7th & Market Street trolley tracks

In the year 1904, 1800 men, women, and children came on the trolley to Perkasie. There were also 1600 cigar manufacturers that came on the trolley also. In 1909 the toll for a round trip from Quakertown to Perkasie was 40 cents. That was a very big deal. There is only one trolley line that ran through Perkasie.

In 1912 the two companies merged and became the Lehigh Valley Transit Co. The freight service of the company contributed significantly to the development of the town (like the railroad).

The Lehigh Valley Transit Company ran a new line through the area. The Liberty Bell Route (serving the towns on the Bethlehem Pike) was to include Perkasie in the new line which brought people to Perkasie on a daily basis. The line was shortened in many places and the route was changed. In 1910 the original line was changed due to derailments from two right angles on 9th Street. The new line ran through Perkasie Park crossing 9th Street on a new overpass and going under the railroad to Walnut Street. This subway (below the train) itself cost $24,000 and the cost of the improvements to the line was $100,000.

One of the last trolley lines backed into the trolley station on Walnut & Sixth Street circa 1951.

   The new Walnut Street Trolley Station was built in 1912. The line offered high speed service on the Liberty Bell Express from Allentown to Philadelphia (going through Norristown). The Lehigh Valley was considered the finest electric interurban service in the nation. In 1913 an electric alarm bell was put at Seventh and Walnut Streets (next to the subway) for safety.

The trolley was a very popular transportation method until automobiles got better and safer. Then that is when the trolley system slowed down and they were not used as much any more. It cost $0.20 to travel on the trolley. The prices did go up the longer the trolleys were in use.

Trolleys were a safe transportation method to use unless your were on late at night when few people rode the line. The conductors got a little wild and went as fast as 70 miles per hour. It was very dangerous going around the turns; sometimes the trolley flipped over.

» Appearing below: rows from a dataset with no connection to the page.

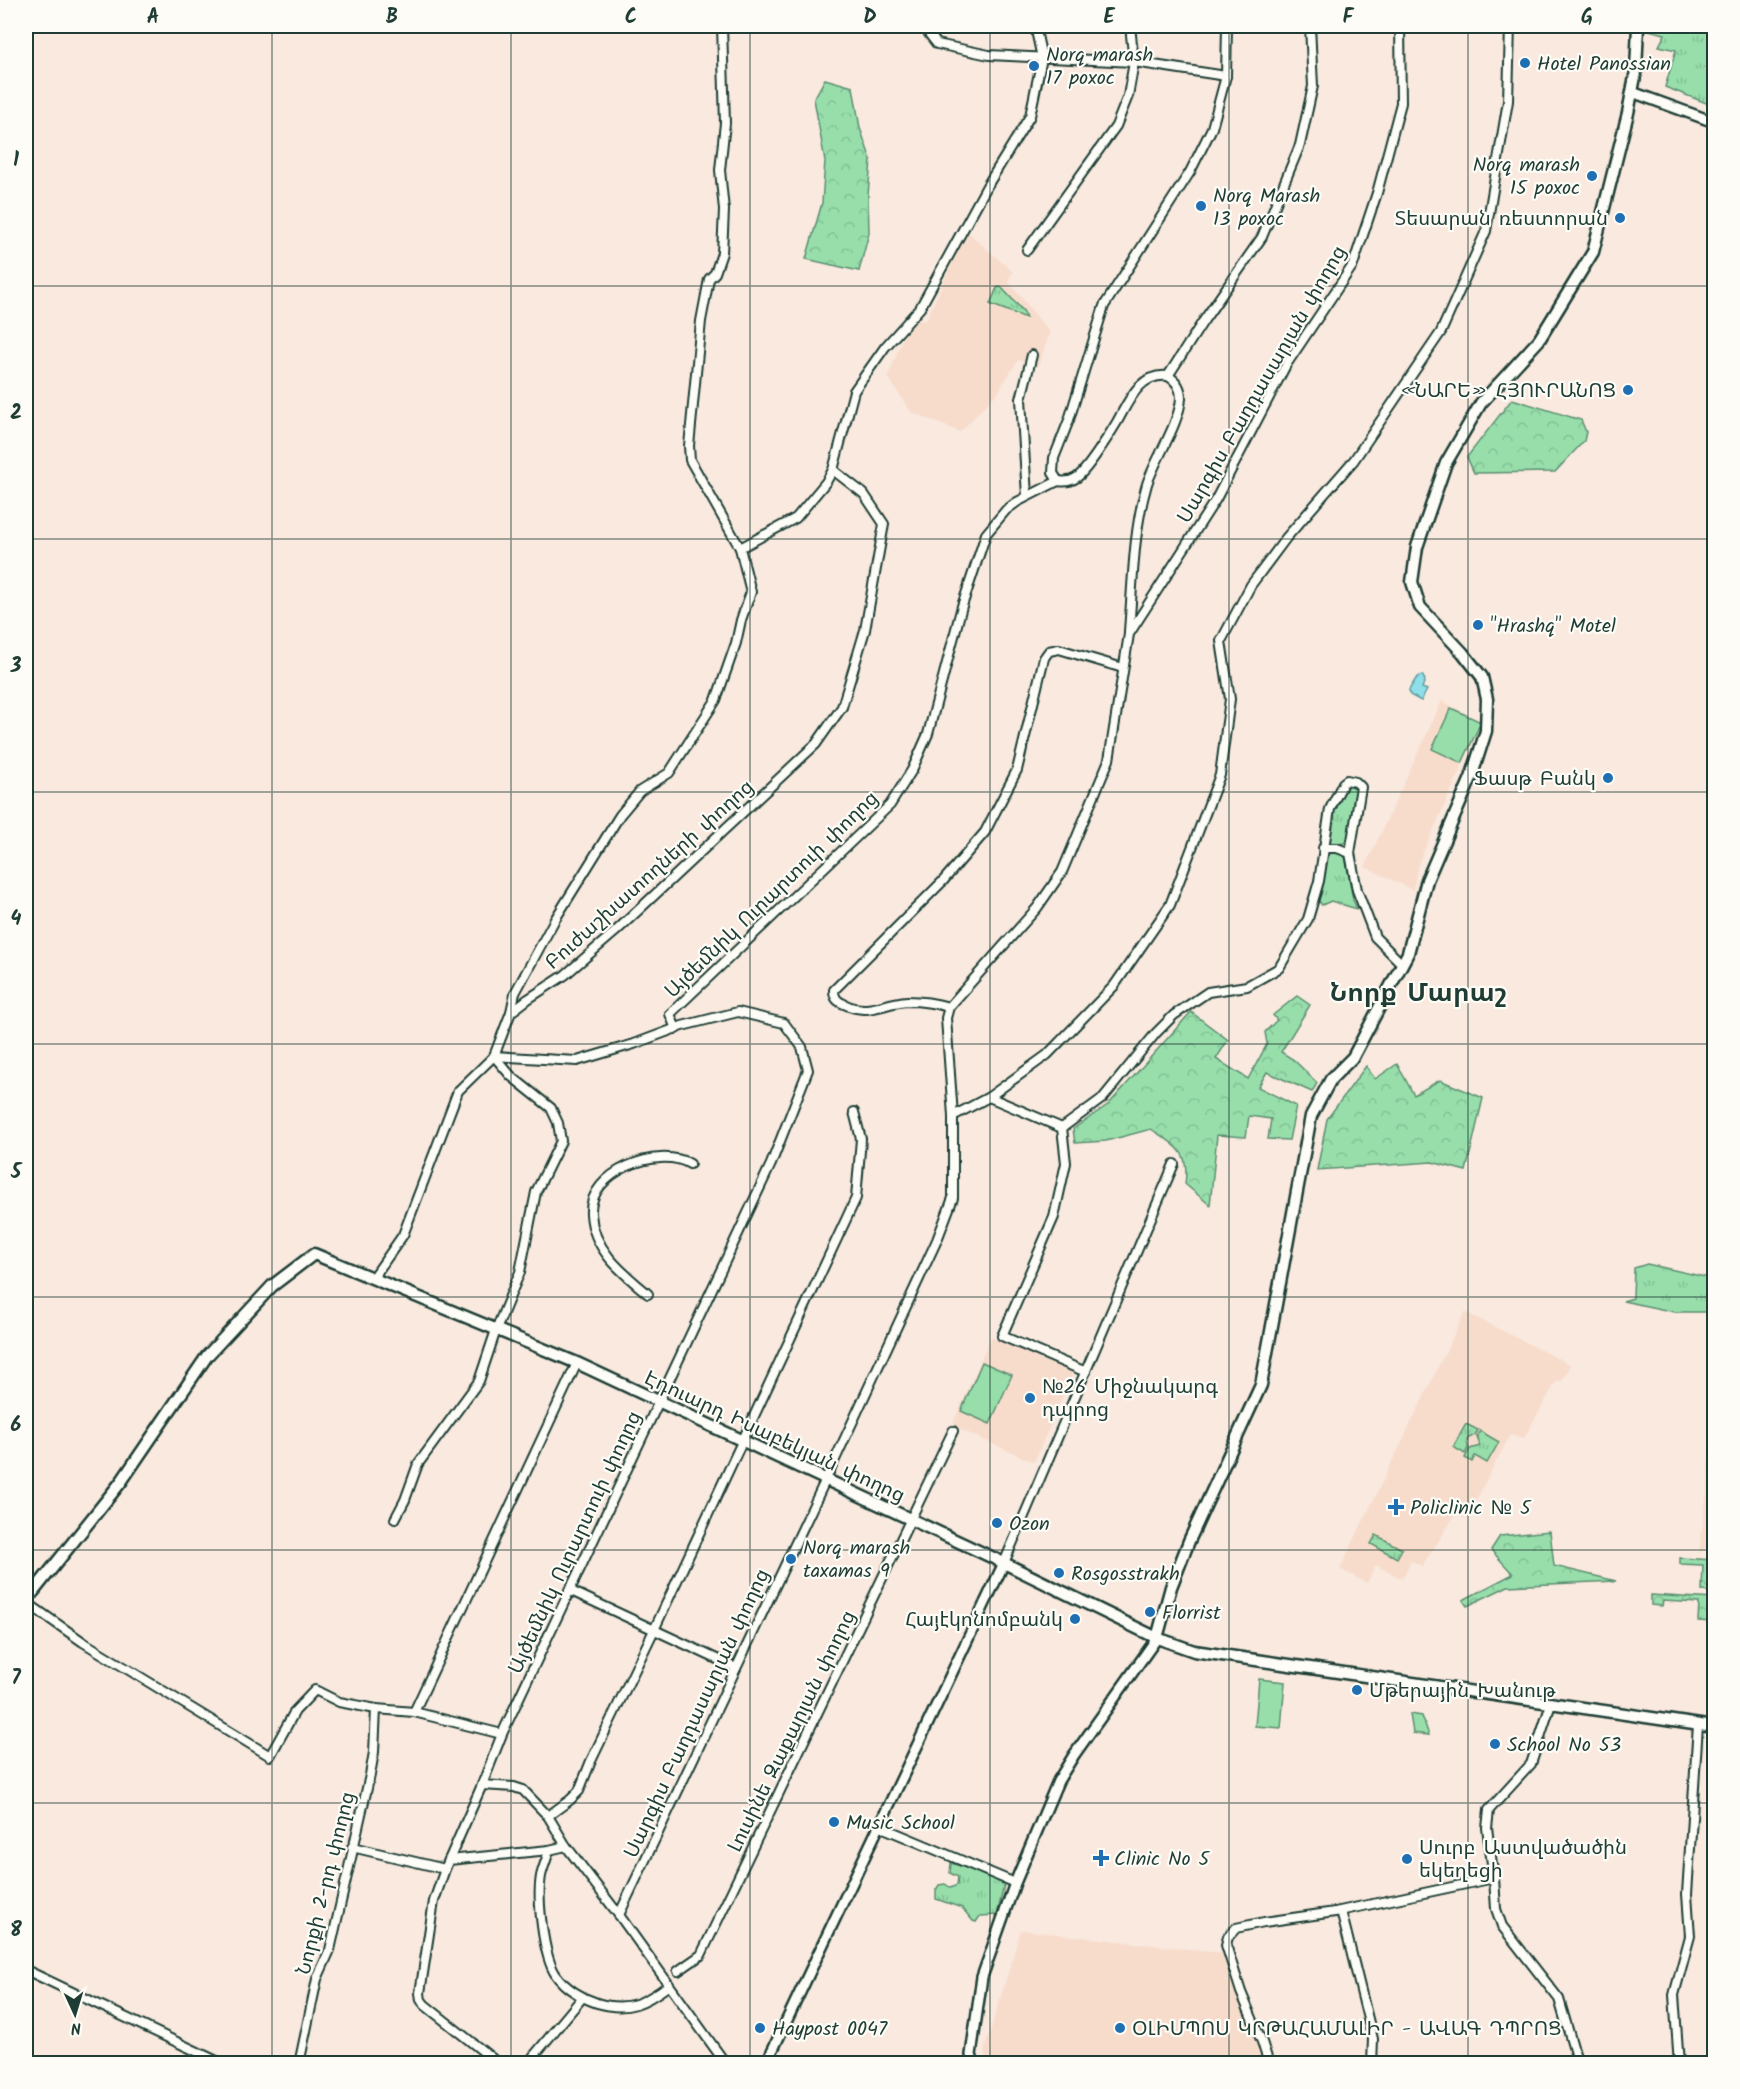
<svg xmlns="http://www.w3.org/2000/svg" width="1740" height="2089" font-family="Kalam,'Noto Sans Armenian',sans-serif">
  <defs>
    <pattern id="grass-tufts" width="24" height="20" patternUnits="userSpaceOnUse" patternTransform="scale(1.5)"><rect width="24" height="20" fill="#97deab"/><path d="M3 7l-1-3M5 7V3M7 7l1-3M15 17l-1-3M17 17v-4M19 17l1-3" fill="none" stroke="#82bf94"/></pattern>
    <pattern id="forest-crowns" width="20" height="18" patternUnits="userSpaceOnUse" patternTransform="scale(1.5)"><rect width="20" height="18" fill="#97deab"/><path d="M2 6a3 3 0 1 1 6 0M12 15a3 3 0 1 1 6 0" fill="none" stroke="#82bf94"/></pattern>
    <pattern id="water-ripples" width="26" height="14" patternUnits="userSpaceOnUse" patternTransform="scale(1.5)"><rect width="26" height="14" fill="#8fdfea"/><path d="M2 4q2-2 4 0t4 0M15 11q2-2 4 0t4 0" fill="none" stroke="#7bc0c9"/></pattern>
  </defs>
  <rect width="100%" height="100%" fill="#f9e9de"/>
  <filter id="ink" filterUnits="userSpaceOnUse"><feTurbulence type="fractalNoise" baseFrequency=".0167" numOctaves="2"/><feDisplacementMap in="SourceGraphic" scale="12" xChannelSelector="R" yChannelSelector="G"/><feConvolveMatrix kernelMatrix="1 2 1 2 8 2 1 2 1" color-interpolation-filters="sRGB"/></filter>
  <g filter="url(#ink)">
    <g fill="#f7dccc">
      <polygon points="970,234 1013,272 1008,281 1050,333 1038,366 1018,360 998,392 960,432 911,412 888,377 904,335 916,321 926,320 965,235"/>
      <polygon points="1442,701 1482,722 1418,864 1413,890 1365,867"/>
      <polygon points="1465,1312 1571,1365 1563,1380 1556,1382 1524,1438 1510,1435 1466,1519 1456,1514 1422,1566 1411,1561 1402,1579 1376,1565 1367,1583 1340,1569"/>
      <polygon points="991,1337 1073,1373 1034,1462 952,1426"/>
      <polygon points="1714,1421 1714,1542 1711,1546 1699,1553 1709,1475 1708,1466"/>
      <polygon points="1021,1930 1223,1953 1266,2063 989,2064 984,2052"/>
    </g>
    <g fill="url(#grass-tufts)" stroke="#5b8e70" stroke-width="1.5">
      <polygon points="1648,26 1714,26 1714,106 1665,87 1676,50 1659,46 1665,34 1648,30"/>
      <polygon points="1001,287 1024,312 1026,318 990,304 997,288"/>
      <polygon points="1346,785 1352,785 1357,788 1358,796 1347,842 1337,845 1330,842 1328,839 1335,805"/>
      <polygon points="1333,851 1345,856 1353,900 1357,909 1331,901 1322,905 1318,900 1322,888 1327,852"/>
      <polygon points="1647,1264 1714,1279 1714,1297 1710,1297 1707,1312 1675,1312 1623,1301 1633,1298 1634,1268"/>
      <polygon points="1466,1424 1478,1430 1475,1435 1467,1439 1468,1448 1465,1454 1453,1447"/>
      <polygon points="1480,1431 1499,1442 1487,1463 1475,1456 1472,1462 1465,1458 1470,1449 1480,1446 1477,1436"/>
      <polygon points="1376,1535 1402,1549 1397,1558 1371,1544"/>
      <polygon points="951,1863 1005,1881 997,1915 980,1916 976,1922 973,1921 962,1908 936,1899 936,1890 939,1885 945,1884 951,1888 957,1885 958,1877 950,1873"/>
    </g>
    <g fill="url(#forest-crowns)" stroke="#5b8e70" stroke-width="1.5">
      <polygon points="825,79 853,87 860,128 871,160 868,195 869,233 859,271 806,259 822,203 825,161 814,99"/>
      <polygon points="1512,399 1581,420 1586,432 1584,441 1555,472 1474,473 1467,457"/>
      <path d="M1297 996 1310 1005 1281 1052 1294 1060 1317 1083 1312 1092 1267 1072 1258 1087 1296 1106 1289 1140 1268 1139 1271 1119 1249 1116 1246 1137 1217 1135 1210 1205 1185 1184C1190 1150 1176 1146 1151 1129L1106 1141 1075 1143 1073 1129 1109 1104 1191 1012 1228 1040 1216 1059 1248 1079 1267 1044 1265 1032 1277 1020 1273 1015Z"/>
      <polygon points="1397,1064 1414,1095 1440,1080 1483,1098 1466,1171 1432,1162 1317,1170 1327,1119 1366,1066 1375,1079"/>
      <polygon points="1550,1531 1554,1566 1616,1581 1508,1586 1467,1606 1463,1600 1513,1574 1491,1550 1500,1536"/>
      <polygon points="1680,1558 1714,1560 1714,1592 1702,1591 1703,1565 1680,1564"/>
      <polygon points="1651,1595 1714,1599 1714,1622 1698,1621 1699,1603 1663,1601 1662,1606 1651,1605"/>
    </g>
    <g fill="#97deab" stroke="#5b8e70" stroke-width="1.5">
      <polygon points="1451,708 1481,722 1462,763 1432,749"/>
      <polygon points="982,1362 1012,1375 990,1424 961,1411"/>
      <polygon points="1259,1679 1285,1682 1281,1728 1255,1726"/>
      <polygon points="1410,1714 1422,1716 1429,1735 1413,1733"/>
    </g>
    <polygon fill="url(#water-ripples)" stroke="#629ea1" stroke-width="1.5" points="1422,675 1425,680 1422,688 1427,690 1421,701 1410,695 1409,690 1417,677"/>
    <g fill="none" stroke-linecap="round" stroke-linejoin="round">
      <defs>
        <g id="minor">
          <polyline points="923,26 937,44 989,55 1134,62 1226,76"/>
          <polyline points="1027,250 1116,126 1128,96 1134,62 1130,26"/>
          <polyline points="1168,376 1202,323 1262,237 1300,145 1313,86 1310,26"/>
          <polyline points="1058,481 1053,473 1054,458 1069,420 1104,306 1190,172 1212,128 1226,76 1227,26"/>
          <path d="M1058 481C1064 482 1070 482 1076 478 1086 472 1110 434 1117 422 1129 401 1139 373 1168 376"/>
          <polyline points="1027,496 1021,399 1032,355"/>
          <polyline points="740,548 796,518 826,482 833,470 854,391 885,347 920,308 987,186 1030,116 1042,58 1035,26"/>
          <path d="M1129 631C1133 582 1133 531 1147 484 1155 460 1180 422 1181 398 1181 388 1177 381 1168 376"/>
          <polyline points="1323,848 1337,848 1350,853"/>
          <path d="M949 1007C935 1003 922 1001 907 1001 882 1003 868 1016 844 1004 837 1001 834 998 834 990L943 881 985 832 1017 770 1044 658 1049 651 1059 649 1123 668"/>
          <polyline points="511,1012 515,993 554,921 620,815 640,791 669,773 716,700 736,643 741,620 751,592 740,548 690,460 689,446 701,321 709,279 715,273 722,253 723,232 724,210 720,170 725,123 722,26"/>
          <polyline points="676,1029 670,1014 890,805 912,770 928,734 962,606 986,534 1006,510 1017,502 1058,481"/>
          <polyline points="494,1056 577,1061 634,1044 682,1026 738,1012 784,1023 802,1047 808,1070 771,1164 502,1734 482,1785 445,1869 434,1901 420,1993 421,2000 425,2005 499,2064"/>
          <polyline points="989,1097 1062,1128"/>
          <polyline points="953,1116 989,1097 1047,1055 1114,986 1170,905 1220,775 1230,699 1221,641 1251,585 1286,538 1354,460 1441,332 1486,231 1508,101 1510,26"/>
          <polyline points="1062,1128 1103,1098 1156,1033 1174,1015 1208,992 1247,986 1279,968 1308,919 1319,881 1330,809 1343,783 1347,780 1356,782 1361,787 1350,853 1357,890 1375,937 1402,964"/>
          <polyline points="1062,1128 1066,1163 1054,1217 1002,1336 1086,1372"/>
          <polyline points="373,1278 403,1235 458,1091 494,1056 511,1012 528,999 565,975 615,932 816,744 842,707 865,630 884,524 864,494 833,470"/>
          <path d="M648 1294C623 1273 593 1250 591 1214 588 1172 658 1145 690 1164"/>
          <polyline points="395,1519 405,1500 418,1464 479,1381 496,1330 520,1272 536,1192 561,1141 558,1123 551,1108 511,1076 494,1056"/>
          <polyline points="1004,1563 1174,1164"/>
          <polyline points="569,1590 736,1668"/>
          <polyline points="26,1602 83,1642 270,1756 295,1711 315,1690 339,1702 376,1709 414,1712 502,1734"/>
          <polyline points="1551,1704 1531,1764 1489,1810 1487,1828 1494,1878 1496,1909 1502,1926 1559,1999 1578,2064"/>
          <polyline points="414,1712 577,1363"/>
          <polyline points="482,1785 514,1787 523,1790 548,1816 566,1846 619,1915 726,2064"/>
          <polyline points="548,1816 570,1800 579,1791 591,1761 654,1630 856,1198 861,1139 854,1112"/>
          <polyline points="879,1826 1015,1883"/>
          <polyline points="352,1847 445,1869"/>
          <path d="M549 1850C547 1859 543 1867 541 1876 537 1899 543 1956 556 1975 565 1988 582 1998 597 2003 628 2012 645 2003 669 1985"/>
          <polyline points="449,1860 549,1850 566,1846"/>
          <polyline points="1341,1911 1373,2039 1372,2064"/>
          <polyline points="619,1915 826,1479 937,1240 953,1198 953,1116 946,1018 949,1007 1037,908 1062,872 1109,760 1129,634 1216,499 1286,365 1353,265 1377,193 1401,103 1400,26"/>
          <polyline points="26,1970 223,2064"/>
          <polyline points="678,1971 701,1955 953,1431"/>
          <polyline points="299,2064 317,1979 330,1950 370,1775 374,1752 376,1709"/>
          <polyline points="527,2064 582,1998"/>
          <polyline points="1269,2064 1262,2042 1241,1992 1226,1945 1228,1937 1236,1928 1264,1922 1335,1912 1494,1878"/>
          <polyline points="1679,2064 1674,1995 1690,1936 1687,1894 1698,1725"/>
        </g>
        <g id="tertiary">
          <polyline points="1632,92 1714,122"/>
          <polyline points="766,2064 1004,1563"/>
          <polyline points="974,2064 971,2055 982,1977 1015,1883 1058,1781 1074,1755 1157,1638"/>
        </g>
        <g id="secondary">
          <polyline points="26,1601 121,1482 207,1356 272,1286 314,1254 577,1363 1004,1563 1157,1638 1194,1651 1714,1727"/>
          <polyline points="1157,1638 1171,1587 1189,1541 1261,1385 1311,1116 1331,1079 1353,1057 1408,953 1427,880 1471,778 1486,731 1487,699 1482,677 1463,653 1420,607 1412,582 1417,547 1446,463 1481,403 1539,340 1593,252 1628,113 1636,71 1638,26"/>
        </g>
      </defs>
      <use href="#minor" stroke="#1f3d34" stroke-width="12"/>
      <use href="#tertiary" stroke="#1f3d34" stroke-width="14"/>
      <use href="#secondary" stroke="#1f3d34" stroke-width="15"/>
      <use href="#minor" stroke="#fdfcf7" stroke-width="8"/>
      <use href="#tertiary" stroke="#fdfcf7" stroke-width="9"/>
      <use href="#secondary" stroke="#fdfcf7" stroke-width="10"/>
    </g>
  </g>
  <path fill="none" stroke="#1f3d34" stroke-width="1.5" stroke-opacity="0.55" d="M272 26V2064M511 26V2064M750 26V2064M990 26V2064M1229 26V2064M1468 26V2064M26 286H1714M26 539H1714M26 792H1714M26 1044H1714M26 1297H1714M26 1550H1714M26 1803H1714"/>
  <g fill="#1f6fb2" stroke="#fdfcf7" stroke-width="2">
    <circle cx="1525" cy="63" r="6"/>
    <circle cx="1034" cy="66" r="6"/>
    <circle cx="1592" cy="176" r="6"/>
    <circle cx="1201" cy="206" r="6"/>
    <circle cx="1620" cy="218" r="6"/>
    <circle cx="1628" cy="390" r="6"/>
    <circle cx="1478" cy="625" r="6"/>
    <circle cx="1608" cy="778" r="6"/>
    <circle cx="1030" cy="1398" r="6"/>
    <path d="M1393 1498h6v6h6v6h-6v6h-6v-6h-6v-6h6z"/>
    <circle cx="997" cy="1523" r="6"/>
    <circle cx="791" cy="1559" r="6"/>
    <circle cx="1059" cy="1573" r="6"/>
    <circle cx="1150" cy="1612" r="6"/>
    <circle cx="1075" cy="1619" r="6"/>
    <circle cx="1357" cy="1690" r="6"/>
    <circle cx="1495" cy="1744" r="6"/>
    <circle cx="834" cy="1822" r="6"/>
    <path d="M1098 1849h6v6h6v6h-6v6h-6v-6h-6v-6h6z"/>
    <circle cx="1407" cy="1859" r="6"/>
    <circle cx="760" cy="2028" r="6"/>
    <circle cx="1120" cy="2028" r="6"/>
  </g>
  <g text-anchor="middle" stroke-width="4.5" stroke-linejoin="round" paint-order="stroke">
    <g font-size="20" fill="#1f3d34" stroke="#fdfcf7" text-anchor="start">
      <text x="1046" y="61">Norq marash<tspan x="1046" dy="23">17 poxoc</tspan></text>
      <text x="1537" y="70">Hotel Panossian</text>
      <text x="1580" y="171" text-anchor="end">Norq marash<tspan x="1580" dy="23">15 poxoc</tspan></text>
      <text x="1213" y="202">Norq Marash<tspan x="1213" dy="23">13 poxoc</tspan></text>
      <text x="1608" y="225" text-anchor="end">Տեսարան ռեստորան</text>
      <text x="1616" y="397" text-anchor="end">«ՆԱՐԵ» ՀՅՈՒՐԱՆՈՑ</text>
      <text x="1490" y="632">"Hrashq" Motel</text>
      <text x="1596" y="785" text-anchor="end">Ֆասթ Բանկ</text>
      <text x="1042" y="1393">№26 Միջնակարգ<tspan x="1042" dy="23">դպրոց</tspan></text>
      <text x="1410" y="1514">Policlinic № 5</text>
      <text x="1009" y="1530">Ozon</text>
      <text x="803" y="1554">Norq marash<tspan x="803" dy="23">taxamas 9</tspan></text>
      <text x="1071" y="1580">Rosgosstrakh</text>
      <text x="1162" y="1619">Florrist</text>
      <text x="1063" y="1626" text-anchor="end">Հայէկոնոմբանկ</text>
      <text x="1369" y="1697">Մթերային Խանութ</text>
      <text x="1507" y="1751">School No 53</text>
      <text x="846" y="1829">Music School</text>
      <text x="1419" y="1854">Սուրբ Աստվածածին<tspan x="1419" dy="23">եկեղեցի</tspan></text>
      <text x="1114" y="1865">Clinic No 5</text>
      <text x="772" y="2035">Haypost 0047</text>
      <text x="1132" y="2035">ՕԼԻՄՊՈՍ ԿՐԹԱՀԱՄԱԼԻՐ - ԱՎԱԳ ԴՊՐՈՑ</text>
    </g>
    <g font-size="20" fill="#1f3d34" stroke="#fdfcf7">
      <text transform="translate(1261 384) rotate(-60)" y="7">Սարգիս Բաղդասարյան փողոց</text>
      <text transform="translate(649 874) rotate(-42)" y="7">Բուժաշխատողների փողոց</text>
      <text transform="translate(771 894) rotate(-44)" y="7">Այծեմնիկ Ուրարտուի փողոց</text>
      <text transform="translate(775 1436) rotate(25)" y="7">Էդուարդ Իսաբեկյան փողոց</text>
      <text transform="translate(574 1542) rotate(-65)" y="7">Այծեմնիկ Ուրարտուի փողոց</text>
      <text transform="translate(696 1713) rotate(-65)" y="7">Սարգիս Բաղդասարյան փողոց</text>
      <text transform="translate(791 1731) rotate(-64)" y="7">Լուսինե Զաքարյան փողոց</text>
      <text transform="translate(325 1883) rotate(-76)" y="7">Նորքի 2-րդ փողոց</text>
    </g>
    <g font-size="26" font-weight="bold" fill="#1f3d34" stroke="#fdfcf7">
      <text x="1418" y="1001">Նորք Մարաշ</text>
    </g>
  </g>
  <rect width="1740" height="2089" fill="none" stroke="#fdfcf7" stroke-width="66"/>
  <g transform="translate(75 2014) rotate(176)" stroke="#fdfcf7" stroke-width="4.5" paint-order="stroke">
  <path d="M0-4.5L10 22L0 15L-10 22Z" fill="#1f3d34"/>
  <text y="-9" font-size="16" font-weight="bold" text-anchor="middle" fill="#1f3d34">N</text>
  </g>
  <rect x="33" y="33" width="1674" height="2023" fill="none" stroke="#1f3d34" stroke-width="2"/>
  <g font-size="20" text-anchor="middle" font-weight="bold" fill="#1f3d34">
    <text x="153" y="23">A</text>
    <text x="392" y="23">B</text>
    <text x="631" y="23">C</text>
    <text x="870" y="23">D</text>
    <text x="1109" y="23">E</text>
    <text x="1348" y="23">F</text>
    <text x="1587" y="23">G</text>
    <text x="16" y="166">1</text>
    <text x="16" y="419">2</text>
    <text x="16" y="672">3</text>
    <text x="16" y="925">4</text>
    <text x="16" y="1178">5</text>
    <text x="16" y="1431">6</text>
    <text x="16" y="1684">7</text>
    <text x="16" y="1936">8</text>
  </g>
</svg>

During the 1930's and 1940's the riding habits of the public changed as the automobile came into greater use; automobiles became safer and the quality of roads improved significantly. After a brief revival of riding on the line during WWII, the trolley line declined and the last trolley run was taken in September of 1951.

 
This is the old trolley station in Perkasie on Walnut Street at Penn Alley.    After the trolley line closed it was used by the American Legion. The building presently serves as the home of the Perkasie Historic Society.